Quoted passage:

■ ■ ■

The U.S. records request comes amid a widening probe into rigged liens sales in New Jersey. Since August, five men have pleaded guilty to conspiracy charges. The guilty pleas were to an overall conspiracy and not to the particular auction in Newfield, 35 miles south of Philadelphia.
Units of Royal Bank America, which operates branches in Pennsylvania and New Jersey, co-owned lien-buying firms with one of the men admitting guilt. The units are subjects of the probe, regulatory filings show. Royal Bank America is a unit of Royal Bancshares of Pennsylvania Inc.
Justice Department prosecutors want “all tax sale bidder information,” according to a copy of the subpoena disclosed by Newfield in response to a request under the state’s public records law. That includes “the name and address of each person who attended the relevant tax lien sale,” according to the subpoena.
Separately, M.D. Sass was found liable last year in a Chicago trial over civil racketeering claims involving tax liens.
Committed to Compliance
The firm says on its website that it is “committed” to complying with antitrust laws.
“This not only means following the written law, but also conducting all business in conformity with the highest standards of ethics and morality, and avoiding conduct that might give even the appearance of wrongdoing,” the firm says. “Because of the pervasive impact and complexity of the antitrust laws, M.D. Sass has established a formal antitrust training and compliance program for its tax liens business.”
Gina Talamona, a Justice Department spokeswoman, declined to comment on the U.S. investigation. The probe is being conducted by prosecutors in the antitrust division’s New York office, according to the subpoena. In addition to the New Jersey guilty pleas, at least three people have pleaded guilty to similar charges related to auctions in Maryland.
Tax Debt Sales
New Jersey municipalities seeking revenue sell about $100 million a year in local tax debt on commercial and residential property to investors, said Vincent Belluscio, executive director of the Tax Collectors and Treasurers Association of New Jersey.

■ ■ ■

Given data:
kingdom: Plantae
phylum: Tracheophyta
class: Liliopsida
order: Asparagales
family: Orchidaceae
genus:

■ ■ ■

Tasks to complete:
a. Write out the stretch of the tax lien article from "Justice Department prosecutors" through "involving tax liens.".
b. According to the tax lien article, which office of the Justice Department is conducting the probe?
c. Carry on the tax lien article from the point where it stops.
The material has no connection to the article on the tax lien investigation.

The replies:
a.
Justice Department prosecutors want “all tax sale bidder information,” according to a copy of the subpoena disclosed by Newfield in response to a request under the state’s public records law. That includes “the name and address of each person who attended the relevant tax lien sale,” according to the subpoena.
Separately, M.D. Sass was found liable last year in a Chicago trial over civil racketeering claims involving tax liens.

b. Prosecutors in the antitrust division's New York office are conducting it.

c.
Firms that buy liens at auctions pay the tax liability in full and then seek to collect from the property owner. They may earn as much as 30 percent on their investment, Belluscio said in a phone interview. In addition to interest of as much as 18 percent on delinquent taxes, the firms may add penalties of as much as 12 percent, he said.
18 Percent Interest
Bidders on the liens are supposed to compete fairly for the right to buy them and collect taxes on property. Buyers, who seek the return of their principal investment and interest, begin bidding at 18 percent interest and then lower that rate with each bid.
Each of the 59 liens sold in the Newfield auction went for 18 percent, according to borough records. That suggests the seven participants didn’t bid against one another, Belluscio said in a phone interview.
“It makes it a little suspicious,” he said. “It’s very strange if you have that many lines up for sale, and they’re all going up for 18 percent.”
M.D. Sass bought four liens, including the two largest. Other firms purchased as many as 11, according to records. Daniel Lebar, a lawyer and tax lien investor who bought three, said participants at the auction chose not to compete because there were many liens available for the few bidders who showed up.
“The sense was the list is long, we all know each other, there is no need to kill each other, so we’ll just bid round- robin,” Lebar said in a phone interview. “It was really just spur-of-the-moment,” he said. “There was no conspiracy.”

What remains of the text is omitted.